Some time later, I am in four feet of water with my eyes a few inches above the skin of the surface. Across from me is Thoreau’s Cove, its guardian sandbar speckled with waders; distant kayaks glide forward like swans; the pines point to the sky, which looks immense. A rogue duck disturbs this reverie, paddling a few feet from my nose. Perhaps I look like a pale stone with a token scrap of  moss on top. The duck pays me no notice. Instead, he is avid for something on the unrippled surface; he keeps stabbing his bill right and left, paddling back and forth in front of me. Am I being taunted? I begin to wonder. Perhaps this is simply a quest for some duck-truth. I look more closely and see finally that he is hoovering up tiny flies from the surface. This warm day has called up a new hatch, I suppose, and those that break the surface-tension are mired in the water. Perfect picking for my duck. A tiny fly drops lightly onto the water an inch before me and doesn’t dent the water; he lifts off again. The duck gathers his less light-footed brethren.

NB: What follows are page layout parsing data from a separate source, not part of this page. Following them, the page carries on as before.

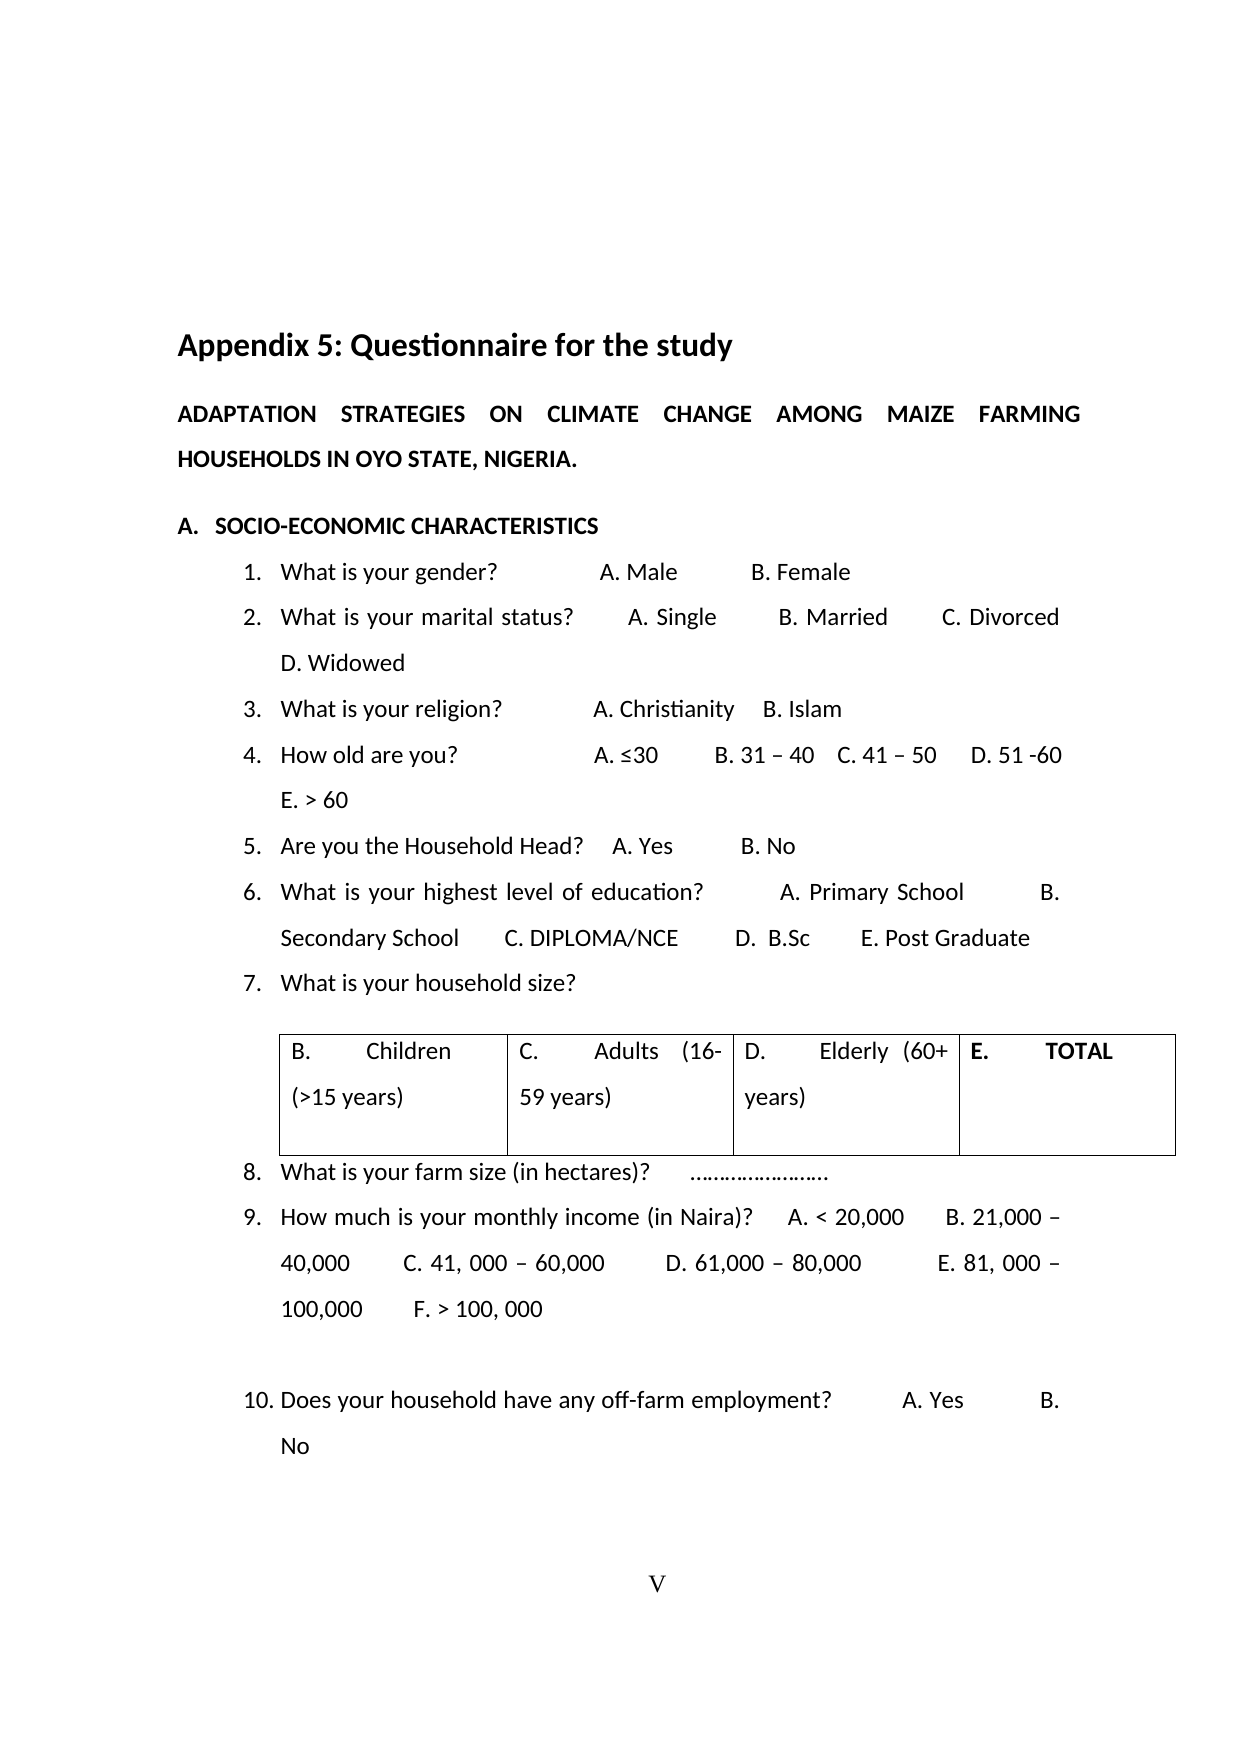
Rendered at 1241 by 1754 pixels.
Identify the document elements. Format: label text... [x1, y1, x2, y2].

list What is your religion? A. Christianity B. Islam [243, 693, 1063, 723]
list How old are you? A. ≤30 B. 31 – 40 C. 41 – 50 D. 51 -60 E. > 60 [243, 739, 1063, 815]
text ADAPTATION STRATEGIES ON CLIMATE CHANGE AMONG MAIZE FARMING HOUSEHOLDS IN OYO STATE, NIGERIA. [177, 398, 1082, 474]
list What is your household size? [243, 967, 1063, 998]
table_header Adults (16-59 years) [508, 1035, 733, 1155]
table_header Children (>15 years) [280, 1035, 507, 1155]
list Are you the Household Head? A. Yes B. No [243, 830, 1063, 861]
table_header Elderly (60+ years) [734, 1035, 959, 1155]
table_header TOTAL [960, 1035, 1175, 1155]
list Does your household have any off-farm employment? A. Yes B. No [243, 1384, 1063, 1461]
list What is your marital status? A. Single B. Married C. Divorced D. Widowed [243, 602, 1063, 678]
list What is your gender? A. Male B. Female [243, 556, 1063, 586]
list SOCIO-ECONOMIC CHARACTERISTICS [177, 510, 1063, 541]
text Appendix 5: Questionnaire for the study [177, 324, 1063, 365]
list What is your farm size (in hectares)? …………………… [243, 1156, 1063, 1186]
list How much is your monthly income (in Naira)? A. < 20,000 B. 21,000 – 40,000 C. 41, 000 – 60,000 D. 61,000 – 80,000 E. 81, 000 – 100,000 F. > 100, 000 [243, 1201, 1063, 1323]
list What is your highest level of education? A. Primary School B. Secondary School C. DIPLOMA/NCE D. B.Sc E. Post Graduate [243, 876, 1063, 952]
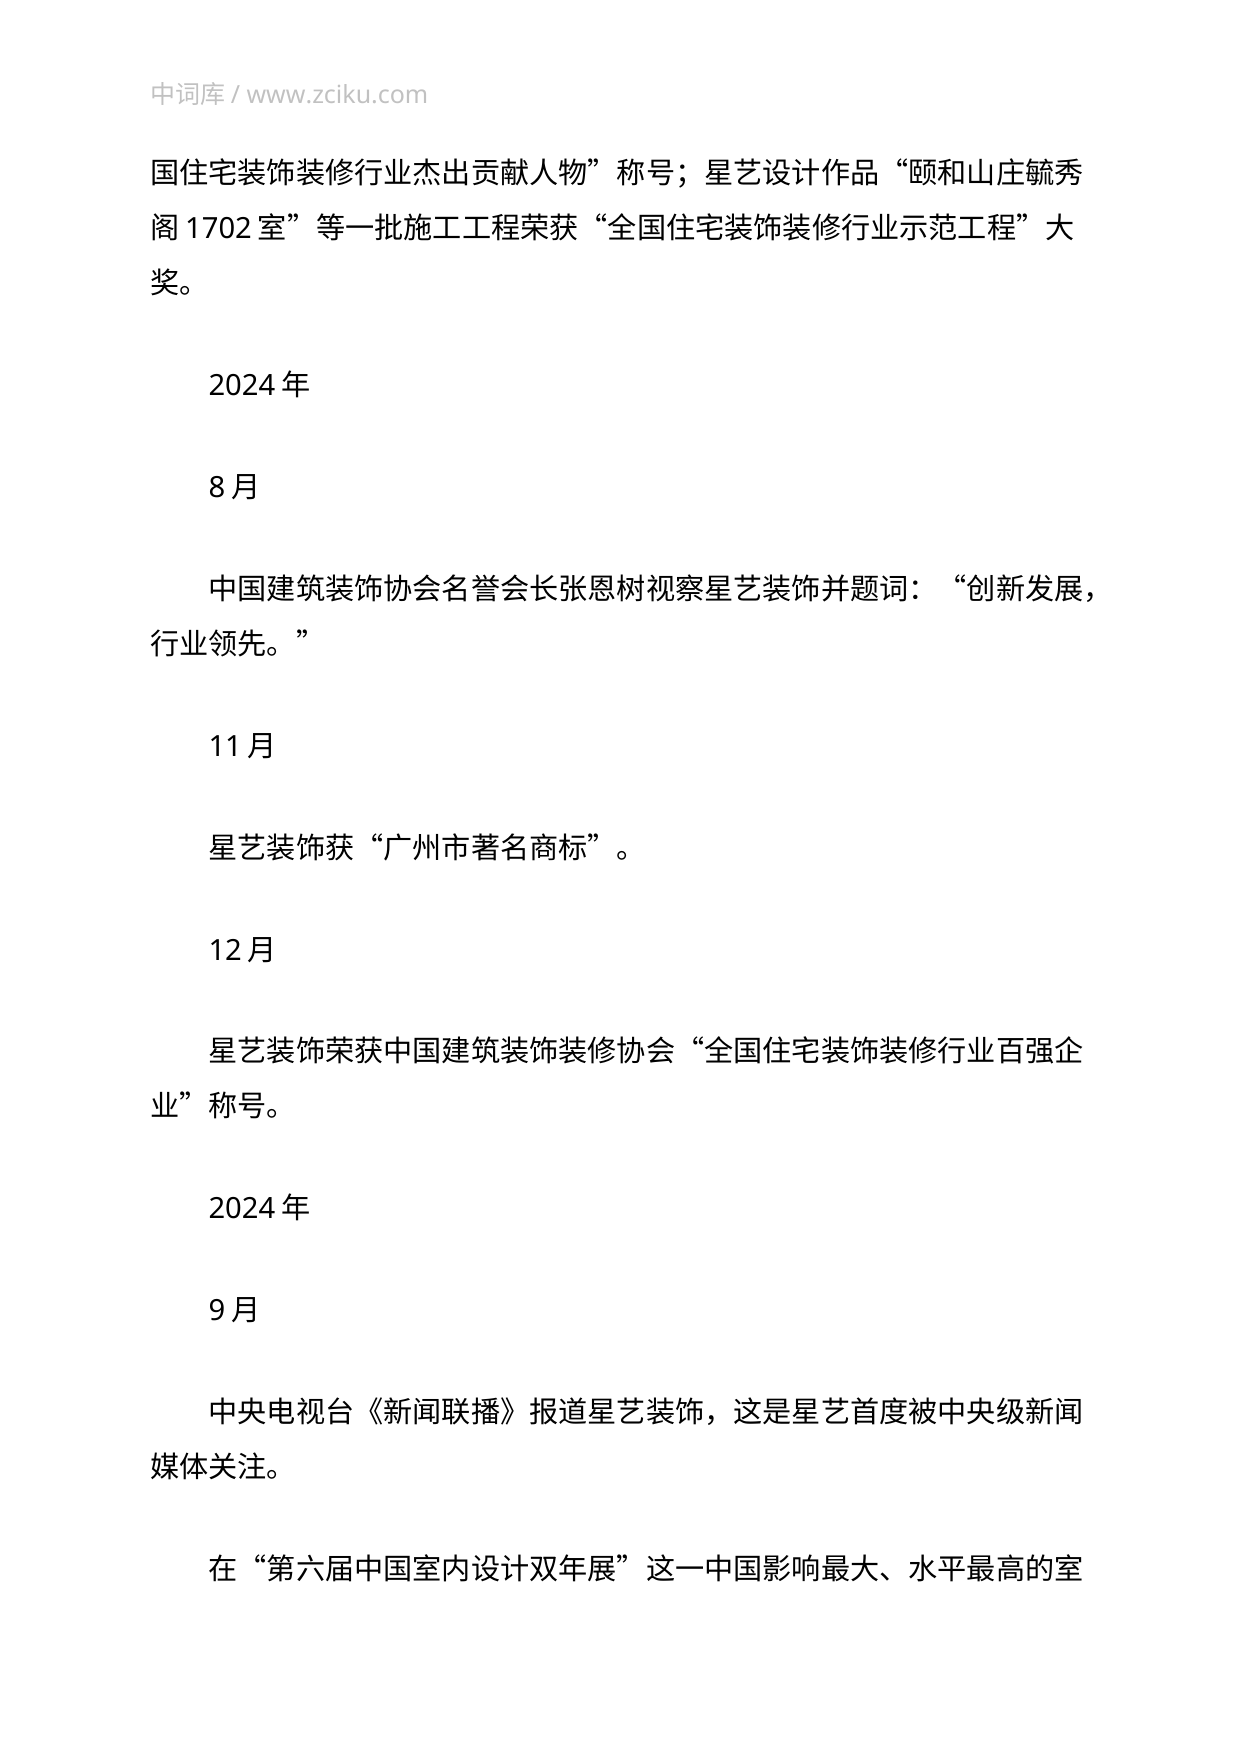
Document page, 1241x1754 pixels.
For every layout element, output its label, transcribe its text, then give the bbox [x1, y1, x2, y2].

text 星艺装饰荣获中国建筑装饰装修协会“全国住宅装饰装修行业百强企业”称号。 [150, 1028, 1090, 1125]
text 8月 [150, 464, 1090, 506]
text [150, 150, 1090, 302]
text 中央电视台《新闻联播》报道星艺装饰，这是星艺首度被中央级新闻媒体关注。 [150, 1389, 1090, 1486]
text 12月 [150, 926, 1090, 968]
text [150, 1545, 1090, 1588]
text 9月 [150, 1287, 1090, 1329]
text 2024年 [150, 1185, 1090, 1227]
text 中国建筑装饰协会名誉会长张恩树视察星艺装饰并题词：“创新发展，行业领先。” [150, 566, 1090, 663]
text 11月 [150, 722, 1090, 765]
text 2024年 [150, 362, 1090, 404]
text 星艺装饰获“广州市著名商标”。 [150, 824, 1090, 867]
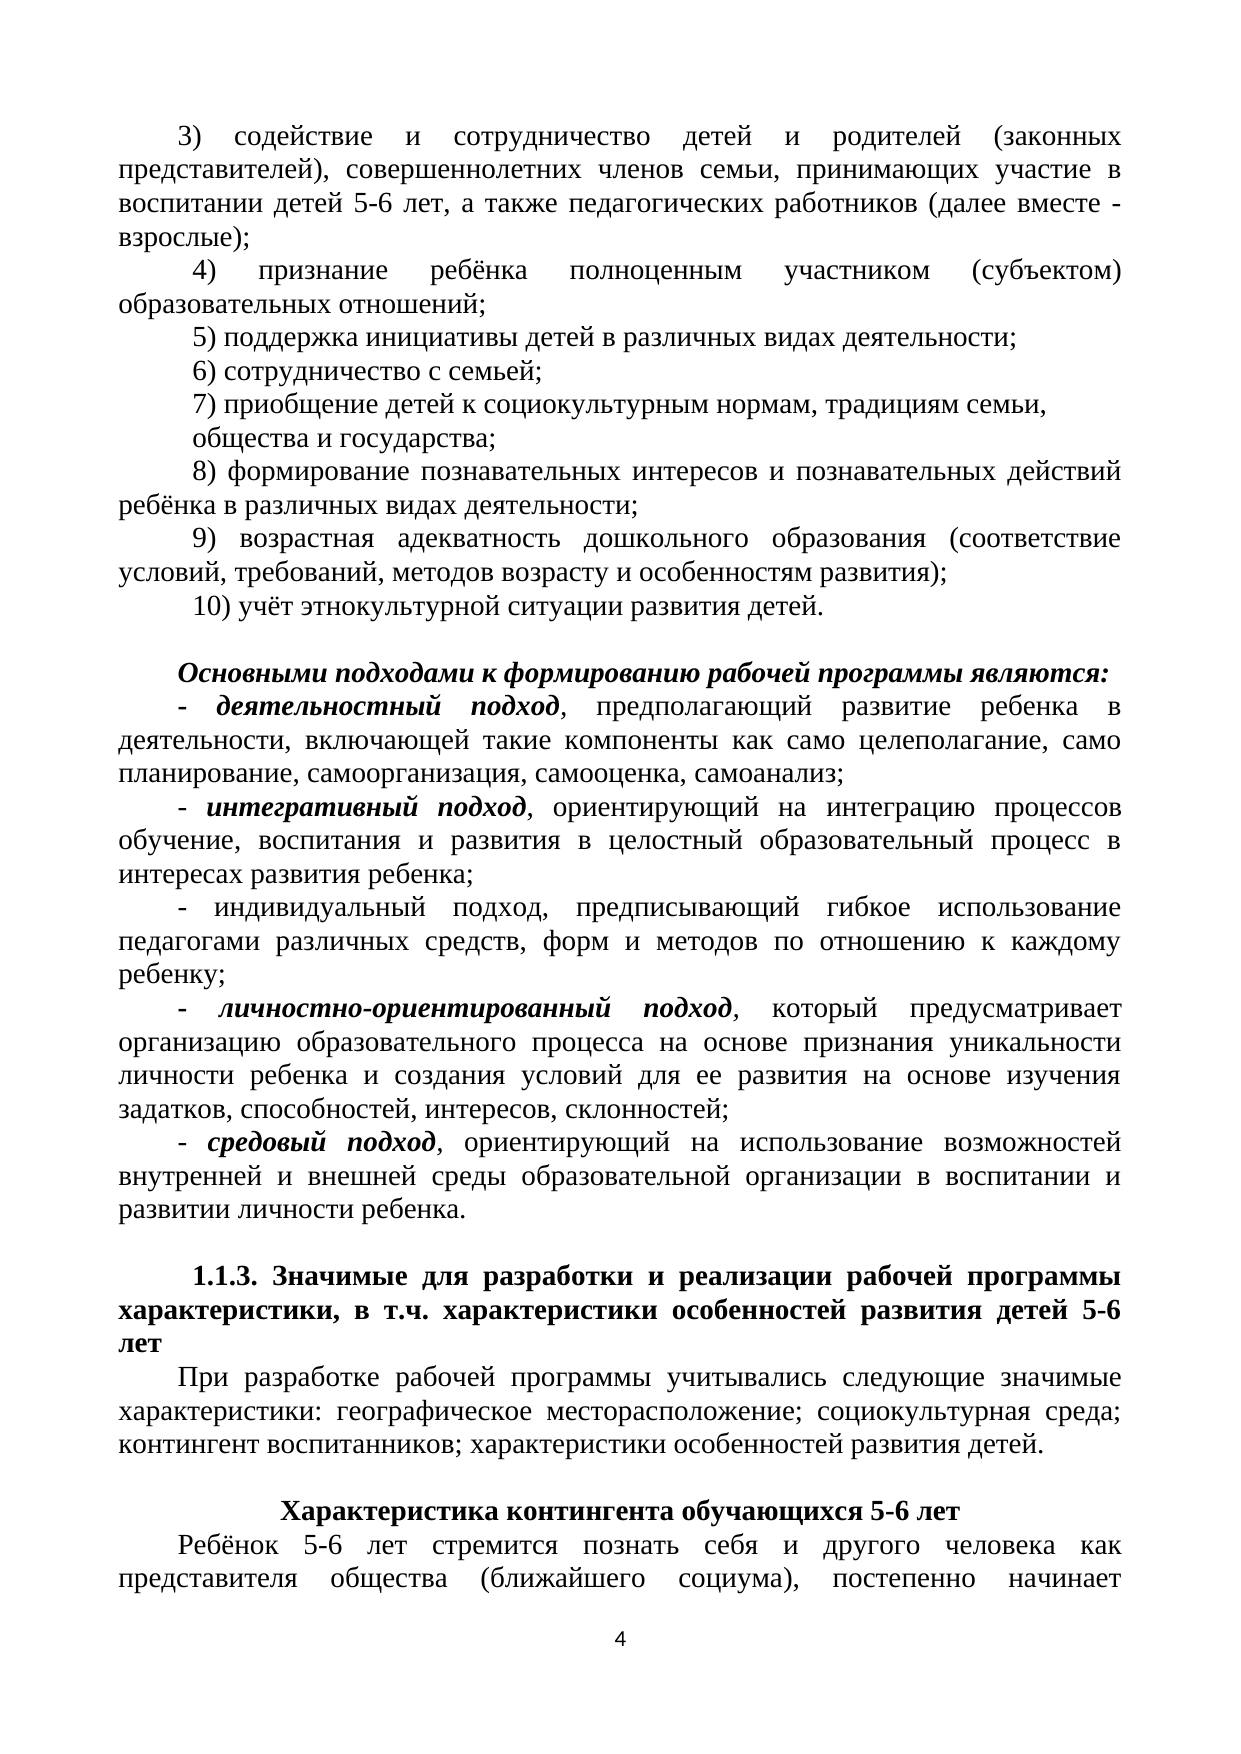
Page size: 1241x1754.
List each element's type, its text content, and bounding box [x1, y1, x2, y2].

text 4) признание ребёнка полноценным участником (субъектом) образовательных отношений; [118, 252, 1122, 319]
text 6) сотрудничество с семьей; [118, 353, 1122, 386]
text - деятельностный подход, предполагающий развитие ребенка в деятельности, включающей такие компоненты как само целеполагание, само планирование, самоорганизация, самооценка, самоанализ; [118, 688, 1122, 789]
text 1.1.3. Значимые для разработки и реализации рабочей программы характеристики, в т.ч. характеристики особенностей развития детей 5-6 лет [118, 1258, 1122, 1359]
text 9) возрастная адекватность дошкольного образования (соответствие условий, требований, методов возрасту и особенностям развития); [118, 521, 1122, 588]
text 3) содействие и сотрудничество детей и родителей (законных представителей), совершеннолетних членов семьи, принимающих участие в воспитании детей 5-6 лет, а также педагогических работников (далее вместе - взрослые); [118, 118, 1122, 252]
text Характеристика контингента обучающихся 5-6 лет [118, 1493, 1122, 1527]
text 5) поддержка инициативы детей в различных видах деятельности; [118, 319, 1122, 353]
text - личностно-ориентированный подход, который предусматривает организацию образовательного процесса на основе признания уникальности личности ребенка и создания условий для ее развития на основе изучения задатков, способностей, интересов, склонностей; [118, 990, 1122, 1124]
text - cредовый подход, ориентирующий на использование возможностей внутренней и внешней среды образовательной организации в воспитании и развитии личности ребенка. [118, 1124, 1122, 1225]
text Основными подходами к формированию рабочей программы являются: [118, 655, 1122, 688]
text 7) приобщение детей к социокультурным нормам, традициям семьи, [118, 386, 1122, 420]
text 10) учёт этнокультурной ситуации развития детей. [118, 588, 1122, 621]
text общества и государства; [118, 420, 1122, 453]
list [118, 1527, 1122, 1594]
text - индивидуальный подход, предписывающий гибкое использование педагогами различных средств, форм и методов по отношению к каждому ребенку; [118, 889, 1122, 990]
text 8) формирование познавательных интересов и познавательных действий ребёнка в различных видах деятельности; [118, 453, 1122, 521]
text При разработке рабочей программы учитывались следующие значимые характеристики: географическое месторасположение; социокультурная среда; контингент воспитанников; характеристики особенностей развития детей. [118, 1359, 1122, 1460]
text - интегративный подход, ориентирующий на интеграцию процессов обучение, воспитания и развития в целостный образовательный процесс в интересах развития ребенка; [118, 789, 1122, 889]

As I’ve watched, the water-envelope around me has warmed. I stir, and a little cool brushes me. In my crouched stance, in my clear water with its skin stretching out and out, I am effortlessly calm. The day seems paused. Soon, I’ll emerge, drip dry, towel sand from my feet with my shirt and put on my shoes for the Fairhaven trail back to my car. I will find that I’ve been out for the Thoreau-approved four hours.

But for now, let’s leave me here duck lucky and up to my eyes in Walden.

 

Note: for a superb history of the pond see Walden Pond – a History by Barksdale Maynard.